%%

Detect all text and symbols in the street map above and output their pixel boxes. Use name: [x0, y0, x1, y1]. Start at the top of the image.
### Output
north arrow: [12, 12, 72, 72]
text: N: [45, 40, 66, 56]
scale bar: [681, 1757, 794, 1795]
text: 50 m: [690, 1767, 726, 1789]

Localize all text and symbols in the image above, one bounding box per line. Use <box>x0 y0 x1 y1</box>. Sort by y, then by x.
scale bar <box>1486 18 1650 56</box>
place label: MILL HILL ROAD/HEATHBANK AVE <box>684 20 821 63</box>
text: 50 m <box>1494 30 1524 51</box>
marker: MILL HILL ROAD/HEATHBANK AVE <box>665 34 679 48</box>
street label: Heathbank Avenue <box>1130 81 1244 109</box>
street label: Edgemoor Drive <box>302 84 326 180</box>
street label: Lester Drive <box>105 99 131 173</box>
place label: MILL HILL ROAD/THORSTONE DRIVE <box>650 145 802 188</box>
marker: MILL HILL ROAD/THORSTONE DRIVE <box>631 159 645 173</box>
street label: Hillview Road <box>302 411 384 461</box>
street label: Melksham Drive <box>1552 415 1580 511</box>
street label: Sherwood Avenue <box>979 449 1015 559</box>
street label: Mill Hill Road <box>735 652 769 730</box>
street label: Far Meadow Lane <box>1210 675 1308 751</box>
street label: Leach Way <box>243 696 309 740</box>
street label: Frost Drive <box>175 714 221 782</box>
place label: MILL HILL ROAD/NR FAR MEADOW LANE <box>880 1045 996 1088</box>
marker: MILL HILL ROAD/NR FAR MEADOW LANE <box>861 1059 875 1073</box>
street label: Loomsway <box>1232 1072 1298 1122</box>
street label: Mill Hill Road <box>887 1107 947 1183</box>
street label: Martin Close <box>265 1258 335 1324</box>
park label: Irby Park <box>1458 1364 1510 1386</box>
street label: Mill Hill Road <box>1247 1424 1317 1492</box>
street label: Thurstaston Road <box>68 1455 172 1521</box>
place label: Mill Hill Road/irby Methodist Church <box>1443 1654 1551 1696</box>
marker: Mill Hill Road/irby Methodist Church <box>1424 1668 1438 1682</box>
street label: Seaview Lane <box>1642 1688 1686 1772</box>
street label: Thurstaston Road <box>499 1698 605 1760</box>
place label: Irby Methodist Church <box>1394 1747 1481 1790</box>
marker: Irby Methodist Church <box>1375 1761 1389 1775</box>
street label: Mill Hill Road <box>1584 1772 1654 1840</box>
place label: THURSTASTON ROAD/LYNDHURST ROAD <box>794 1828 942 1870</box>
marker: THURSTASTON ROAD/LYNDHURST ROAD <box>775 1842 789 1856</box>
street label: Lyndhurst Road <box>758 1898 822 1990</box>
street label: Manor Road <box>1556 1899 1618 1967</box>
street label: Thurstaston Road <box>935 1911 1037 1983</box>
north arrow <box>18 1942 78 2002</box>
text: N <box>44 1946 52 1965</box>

%%

§ **ASSIGNMENT**
Reproduce every line from the entries that holds the word "above".

§ **OUTPUT**
Detect all text and symbols in the street map above and output their pixel boxes. Use name: [x0, y0, x1, y1]. Start at the top of the image.
Localize all text and symbols in the image above, one bounding box per line. Use <box>x0 y0 x1 y1</box>. Sort by y, then by x.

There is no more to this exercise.